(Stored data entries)
--------------------------------------------------

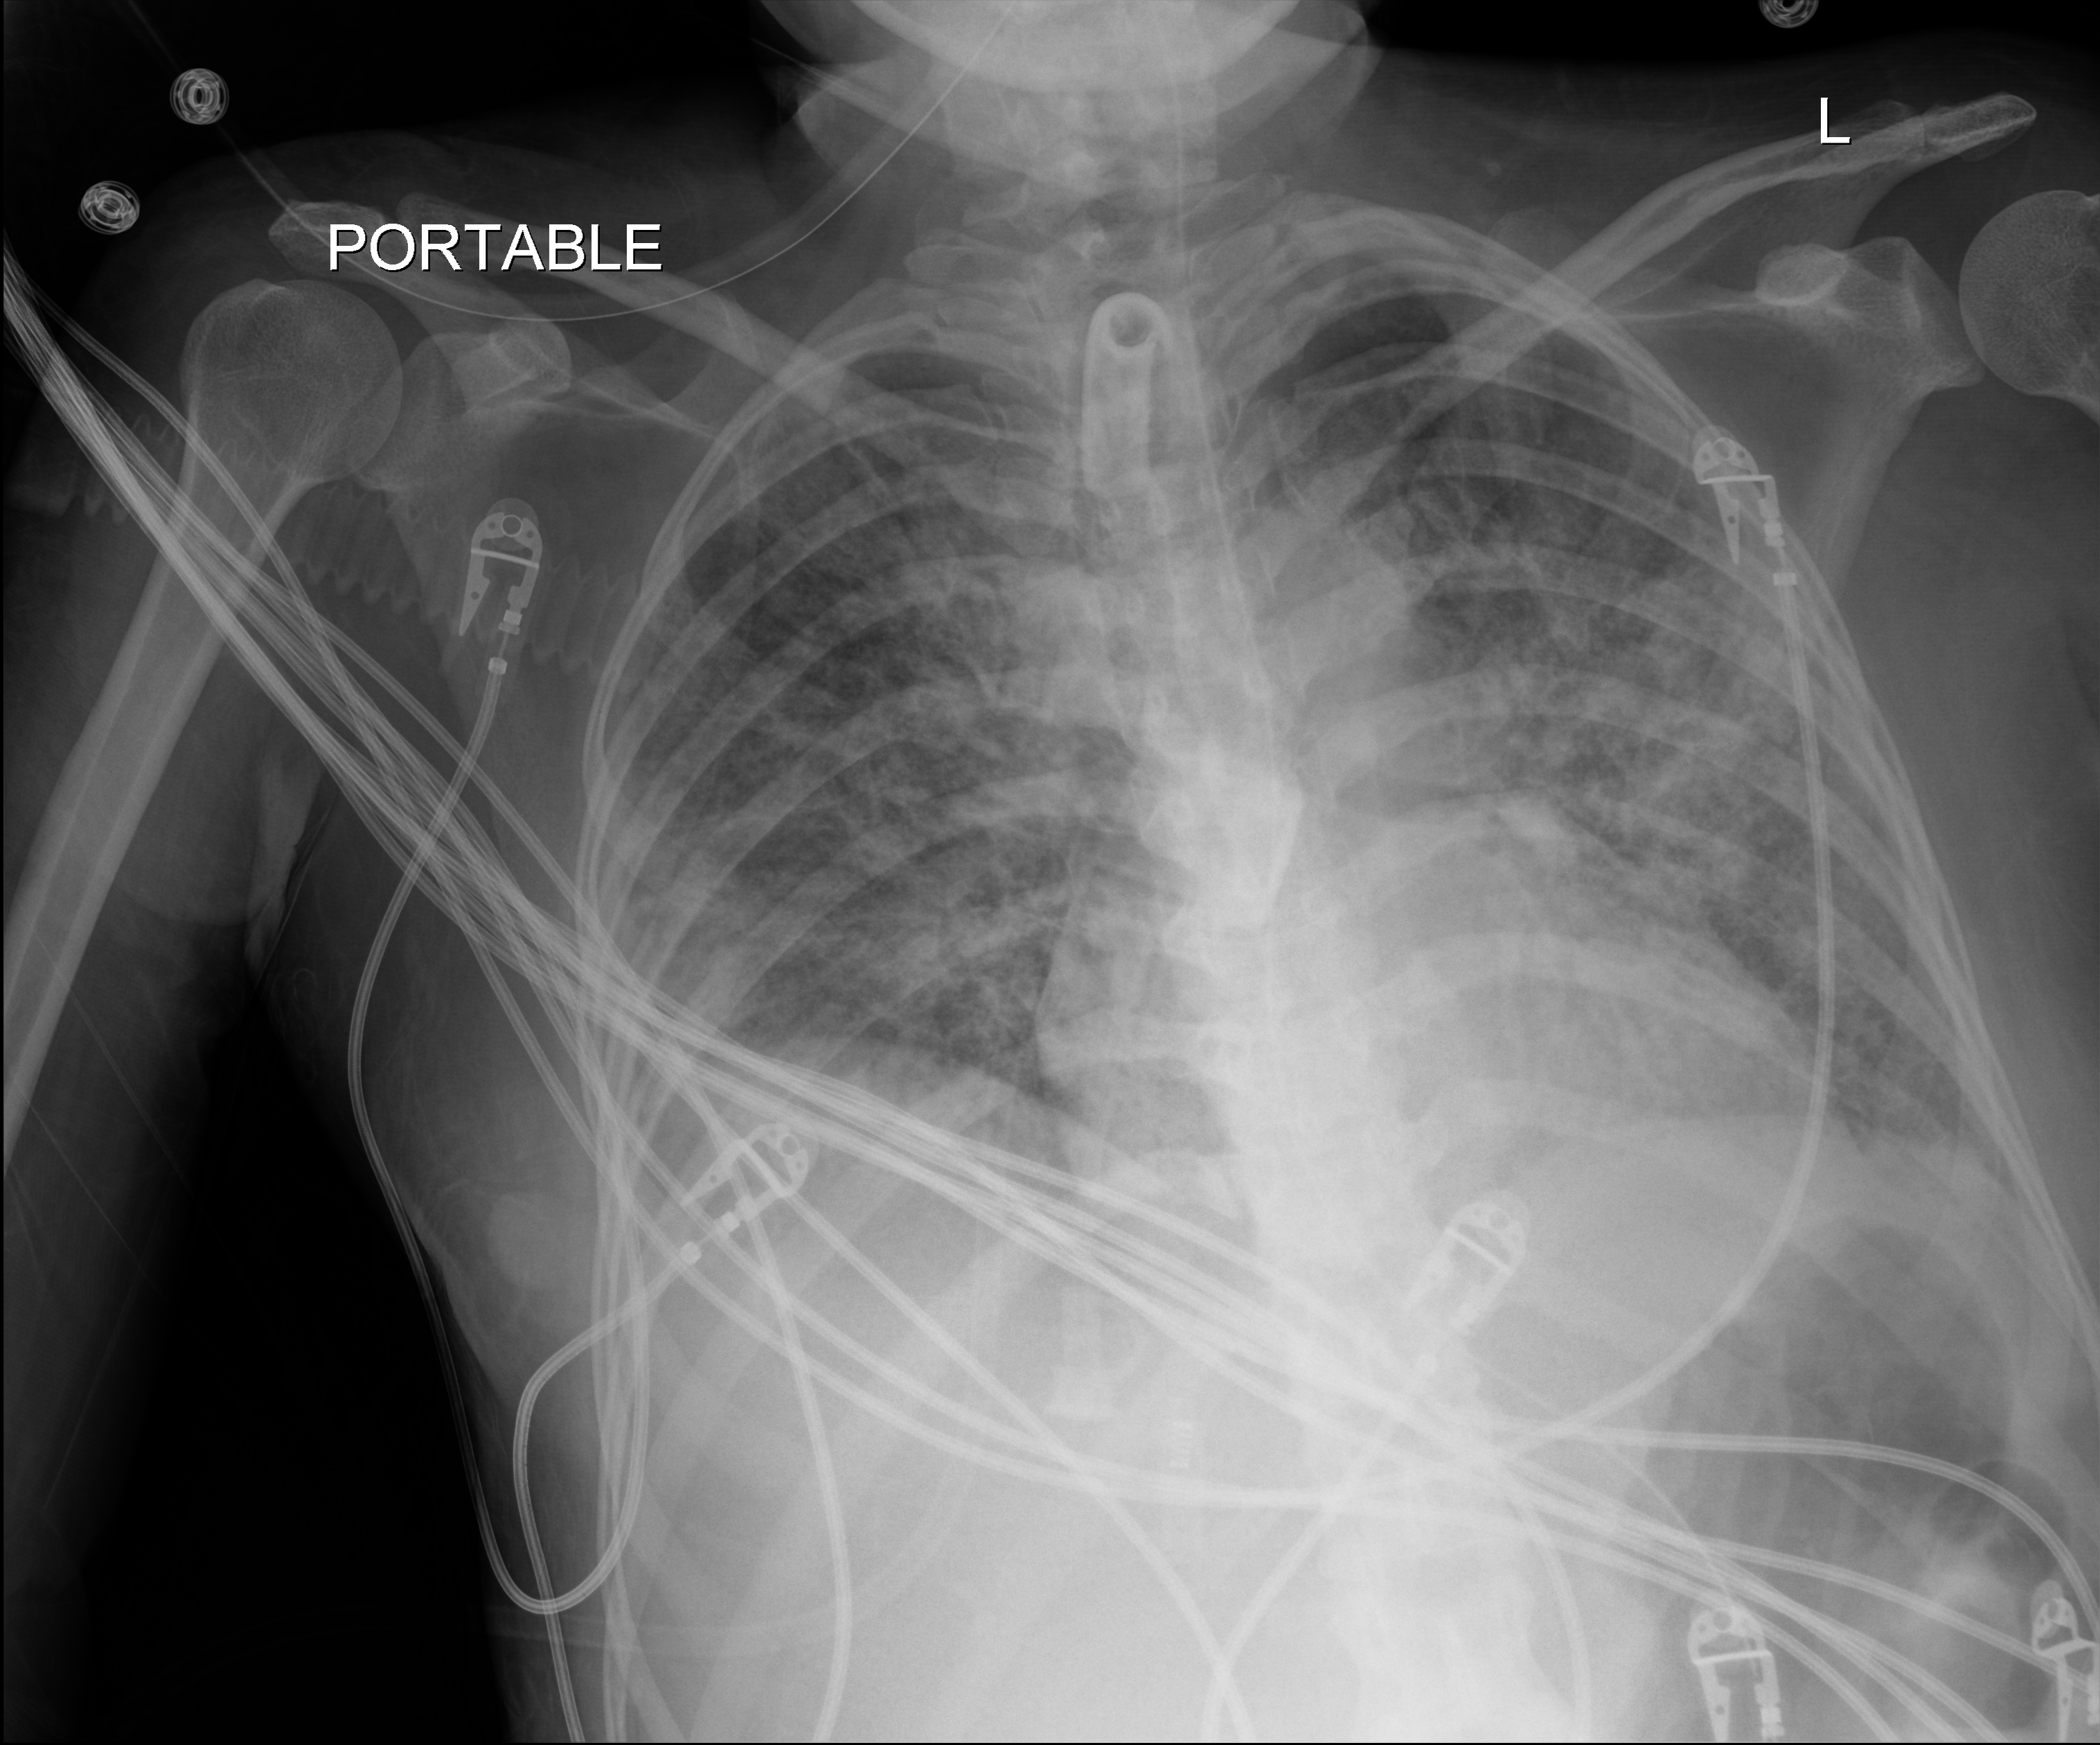
Portable chest radiograph; anteroposterior (AP) projection. Female patient hospitalised with COVID-19, age 18–59 years.
Hospital-stay facts (about this admission, not read from this image; timing relative to this image not recorded): length of hospital stay: 71 days; chronic kidney disease (admission record): no; mechanically ventilated during this hospital stay: yes.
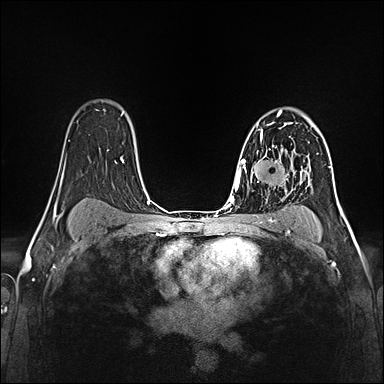
Breast MRI (dynamic contrast-enhanced), one axial slice; slice 99 of 160 in the series (ordered by position); dynamic contrast-enhanced series, time point 2 of 5 at this slice position (early post-contrast); 1.5 T; TE 2.4 ms, TR 5.2 ms; 384 × 384 image matrix. Female patient.
Structures marked on this image (semi-automatically segmented with operator editing):
- enhancing-tissue mask used for the functional tumour volume (all voxels passing the contrast-enhancement thresholds inside the analysis volume; usually the tumour): bounding box (x1, y1, x2, y2) in pixels: (260, 122, 290, 160)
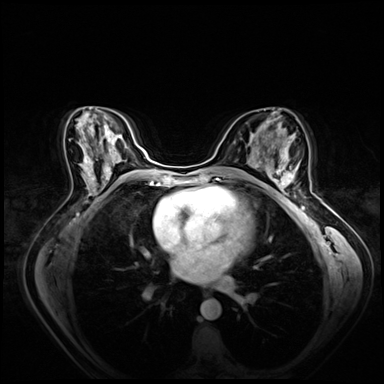
Breast MRI (dynamic contrast-enhanced), one axial slice. Dynamic contrast-enhanced series, time point 2 of 8 at this slice position (early post-contrast). 3 T. TE 1.4 ms, TR 4.3 ms. 2.5 mm slice thickness. 384 × 384 image matrix. Female patient.
Annotated regions visible in this slice (semi-automatic segmentation, software-assisted and operator-edited):
- enhancing-tissue mask used for the functional tumour volume (all voxels passing the contrast-enhancement thresholds inside the analysis volume; usually the tumour): bounding box <266,158,298,198> (left, top, right, bottom; pixels)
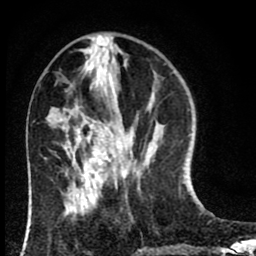
Breast MRI (dynamic contrast-enhanced), one axial slice. Slice 27 of 80 in the series (ordered by position). Cropped to one breast. Dynamic contrast-enhanced series, time point 2 of 8 at this slice position (early post-contrast). 1.5 T. TE 2.7 ms, TR 6.6 ms. 2 mm slice thickness. 256 × 256 image matrix, field of view 150 × 150 mm. Female patient.
Structures marked on this image (semi-automatically segmented with operator editing):
- enhancing-tissue mask used for the functional tumour volume (all voxels passing the contrast-enhancement thresholds inside the analysis volume; usually the tumour): bounding box <78,121,117,188> (left, top, right, bottom; pixels)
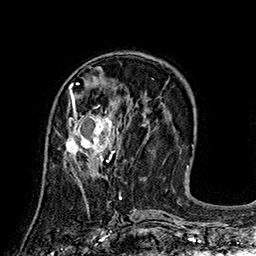
Breast MRI (dynamic contrast-enhanced), one axial slice. Position 64 of 160 along the scan axis. Cropped to one breast. Dynamic contrast-enhanced series, time point 2 of 7 at this slice position (early post-contrast). 1.5 T. TE 2.8 ms, TR 5.4 ms. 1 mm slice thickness. 256 × 256 image matrix. Female patient.
Outlined on this slice (semi-automatically segmented with operator editing):
- enhancing-tissue mask used for the functional tumour volume (all voxels passing the contrast-enhancement thresholds inside the analysis volume; usually the tumour): bounding box (x1, y1, x2, y2) in pixels: (64, 99, 119, 166)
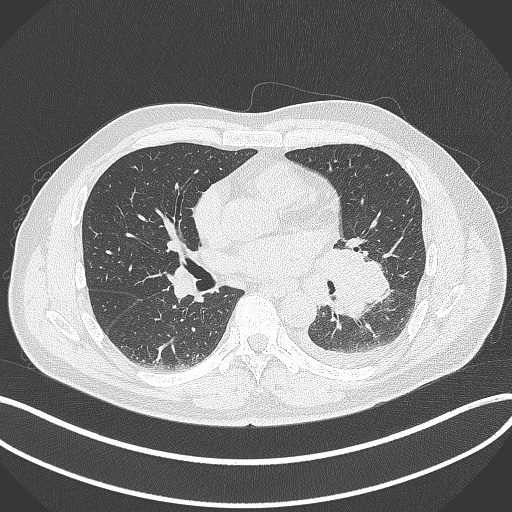
Chest CT, one axial slice; slice 181 of 342 in the series (ordered by position); 120 kVp; lung window (W 1500 / L -600 HU); 1 mm slice thickness; 512 × 512 image matrix. Patient: male, 58 years. From the clinical record (not read from this slice): clinical TNM (as recorded): T3 N1 M1b.
Structures marked on this image (bounding box drawn by a radiologist):
- lung tumour (recorded histology: small cell carcinoma): bounding box [x1, y1, x2, y2] px = [315, 236, 388, 321]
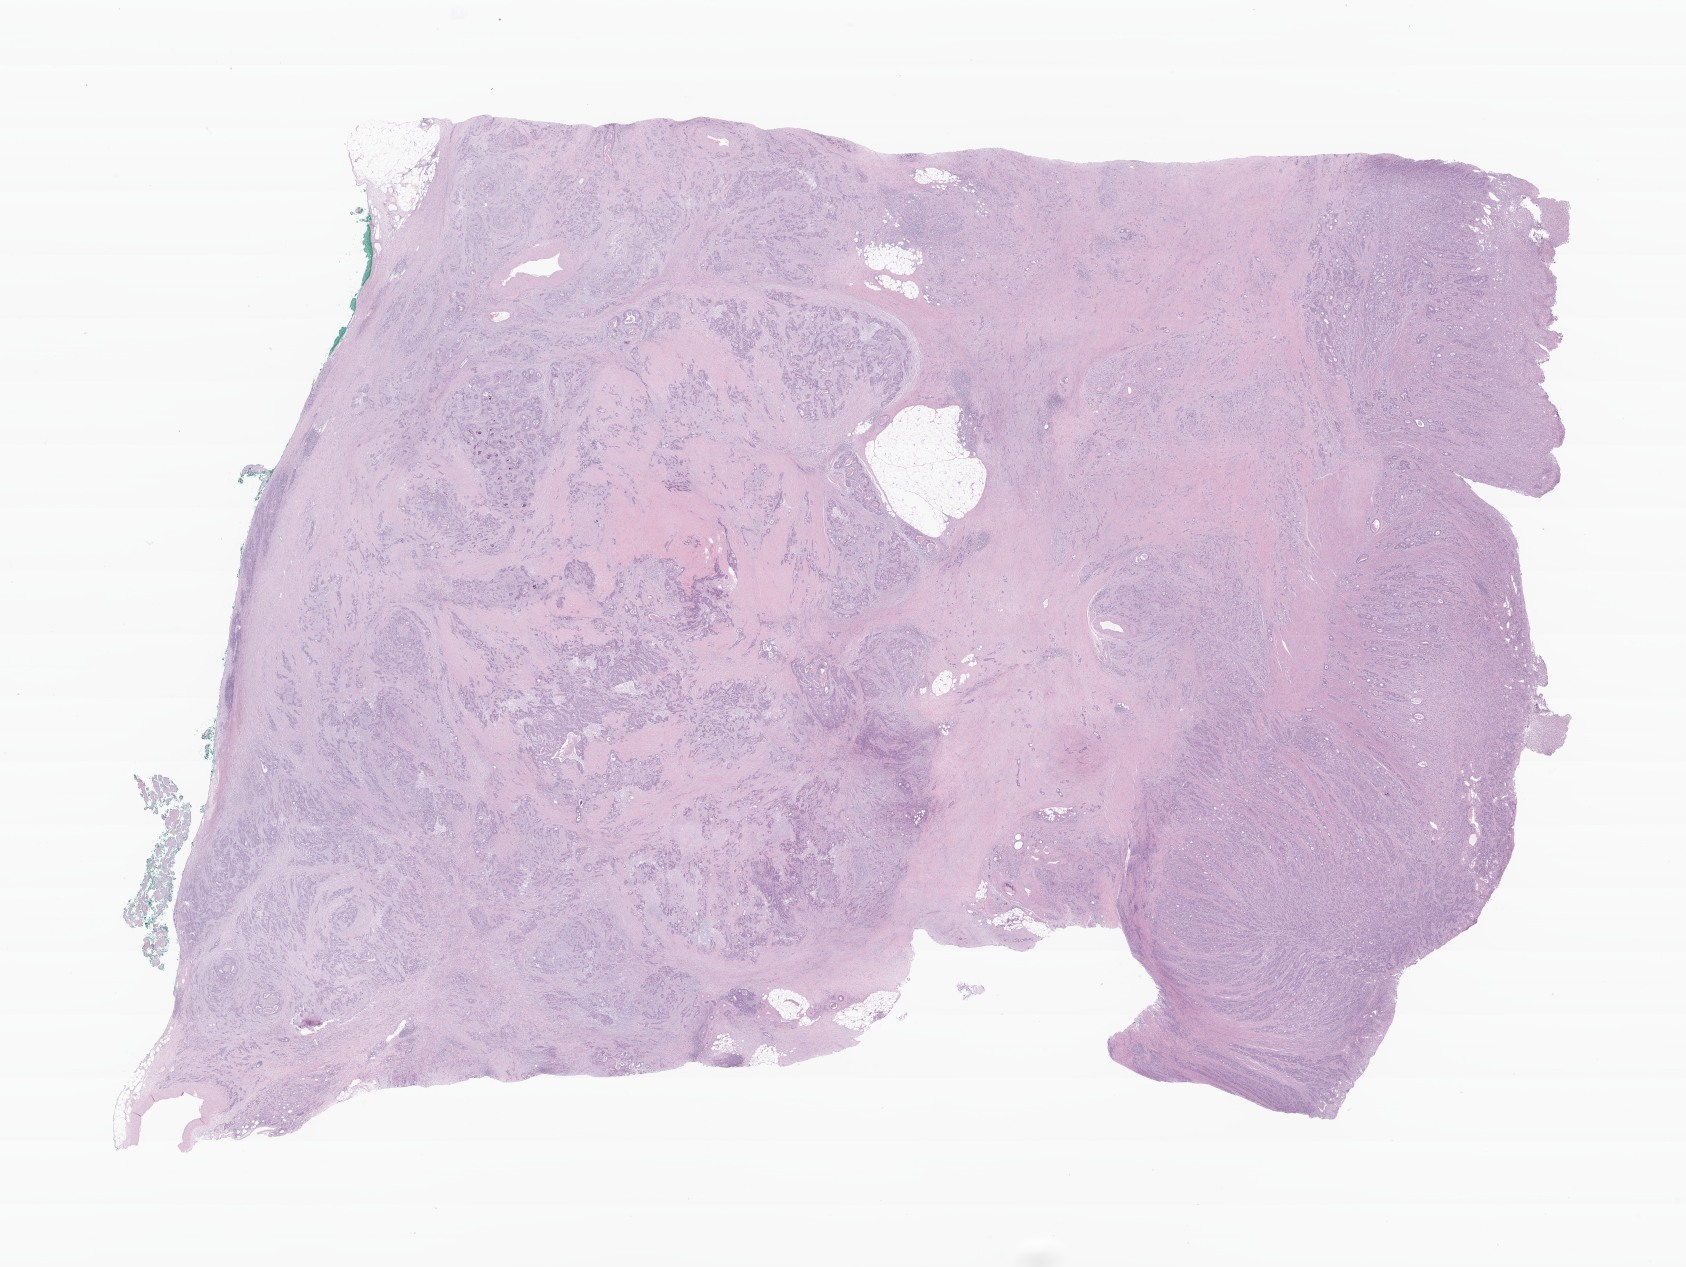
Whole-slide image, haematoxylin and eosin stain of tumor tissue from the colon, low-resolution overview of the scanned area, about 28.4 x 21.3 mm, formalin-fixed, paraffin-embedded (FFPE) tissue. Patient: female, age 211 months.
* diagnosis: Adenocarcinoma, NOS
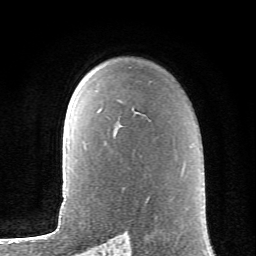
Breast MRI (dynamic contrast-enhanced), one axial slice. Slice 47 of 62 in the series (ordered by position). Cropped to one breast. Dynamic contrast-enhanced series, time point 2 of 6 at this slice position (early post-contrast). 1.5 T. TE 4.1 ms, TR 8.5 ms. 2.6 mm slice thickness. 256 × 256 image matrix, field of view 155 × 155 mm. Female patient.
Structures marked on this image (semi-automatic segmentation, software-assisted and operator-edited):
- enhancing-tissue mask used for the functional tumour volume (all voxels passing the contrast-enhancement thresholds inside the analysis volume; usually the tumour): bounding box <98,110,100,112> (left, top, right, bottom; pixels)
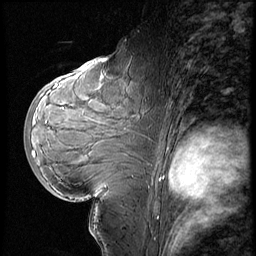
Breast MRI (dynamic contrast-enhanced), one sagittal slice; slice 35 of 60 in the series (ordered by position); 3 images stored at this slice position (order not interpretable as contrast timing); 1.5 T; TE 4.2 ms, TR 8.9 ms; 256 × 256 image matrix, field of view 200 × 200 mm. Patient: female, 29 years. From the clinical record (not read from this slice): setting: breast cancer imaged before/during neoadjuvant chemotherapy.
Outlined on this slice (semi-automatic segmentation, software-assisted and operator-edited):
- analysis volume of interest (the breast-tissue region the enhancement analysis was run in; not a lesion): bounding box (x1, y1, x2, y2) in pixels: (29, 57, 150, 200)
- tumour enhancement mask (voxels above the 140 % enhancement threshold inside the analysis volume of interest): (34, 85, 58, 158)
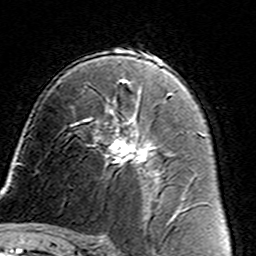
Breast MRI (dynamic contrast-enhanced), one axial slice. Slice 88 of 160 in the series (ordered by position). Cropped to one breast. Dynamic contrast-enhanced series, time point 2 of 7 at this slice position (early post-contrast). 3 T. TE 4.6 ms, TR 7.4 ms. 256 × 256 image matrix. Female patient.
Outlined on this slice (semi-automatically segmented with operator editing):
- enhancing-tissue mask used for the functional tumour volume (all voxels passing the contrast-enhancement thresholds inside the analysis volume; usually the tumour): bounding box <86,105,161,187> (left, top, right, bottom; pixels)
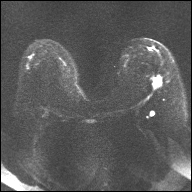
Breast MRI, one axial slice. Position 17 of 32 along the scan axis. Diffusion-weighted series; image 2 of 4 stored at this slice position (different b-values; order by instance number). 1.5 T. 4 mm slice thickness. 192 × 192 image matrix, field of view 360 × 360 mm. Female patient.
Outlined on this slice (expert manual segmentation):
- tumour on diffusion-weighted imaging: bounding box <154,80,161,88> (left, top, right, bottom; pixels)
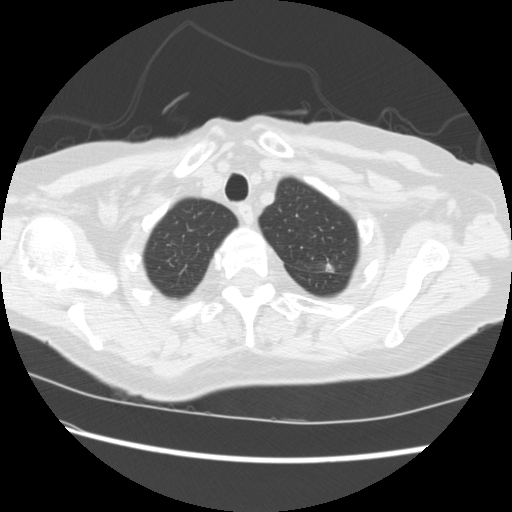
Low-dose screening chest CT, one axial slice; position 193 of 224 along the scan axis; 120 kVp; lung window (W 1500 / L -600 HU); 512 × 512 image matrix, field of view 340 × 340 mm.
Annotated regions visible in this slice (expert manual segmentation):
- lesion 1 (tumor, upper lobe of left lung): bounding box (x1, y1, x2, y2) in pixels: (326, 265, 333, 272)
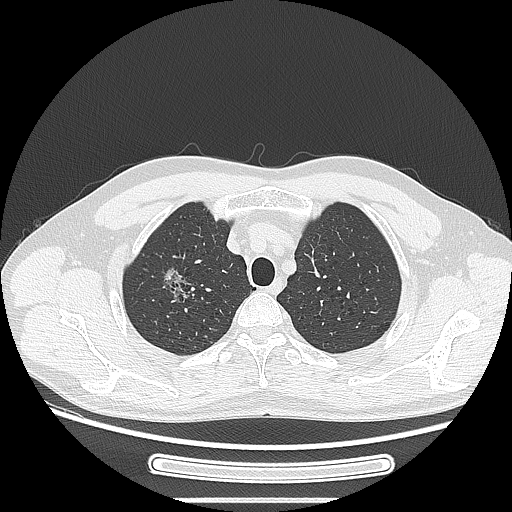
Chest CT, one axial slice; position 219 of 269 along the scan axis; 120 kVp; lung window (W 1500 / L -600 HU); 512 × 512 image matrix, field of view 382 × 382 mm. Male patient, age 53 years. Case-level facts recorded for this patient, not image findings: clinical TNM (as recorded): T1c N0 M0; histopathological grade: G2.
Structures marked on this image (bounding box drawn by a radiologist):
- lung tumour (recorded histology: adenocarcinoma): box from (x=151, y=256) to (x=195, y=313) px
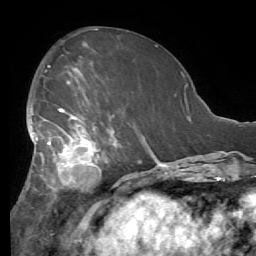
Breast MRI (dynamic contrast-enhanced), one axial slice. Slice 26 of 56 in the series (ordered by position). Cropped to one breast. Dynamic contrast-enhanced series, time point 2 of 7 at this slice position (early post-contrast). 1.5 T. TE 4.1 ms, TR 8.3 ms. 2.4 mm slice thickness. 256 × 256 image matrix, field of view 180 × 180 mm. Female patient.
Outlined on this slice (semi-automatic segmentation, software-assisted and operator-edited):
- enhancing-tissue mask used for the functional tumour volume (all voxels passing the contrast-enhancement thresholds inside the analysis volume; usually the tumour): bounding box <22,92,143,193> (left, top, right, bottom; pixels)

--------------------------------------------------

Action item: Copy out only the lines beginning at the line with "- lung tumour (recorded histology: adenocarcinoma): box" and ending at the last line of the entries. Keep them exact; drop pictures.

Answer to the exercise:
- lung tumour (recorded histology: adenocarcinoma): box from (x=151, y=256) to (x=195, y=313) px
Breast MRI (dynamic contrast-enhanced), one axial slice. Slice 26 of 56 in the series (ordered by position). Cropped to one breast. Dynamic contrast-enhanced series, time point 2 of 7 at this slice position (early post-contrast). 1.5 T. TE 4.1 ms, TR 8.3 ms. 2.4 mm slice thickness. 256 × 256 image matrix, field of view 180 × 180 mm. Female patient.
Outlined on this slice (semi-automatic segmentation, software-assisted and operator-edited):
- enhancing-tissue mask used for the functional tumour volume (all voxels passing the contrast-enhancement thresholds inside the analysis volume; usually the tumour): bounding box <22,92,143,193> (left, top, right, bottom; pixels)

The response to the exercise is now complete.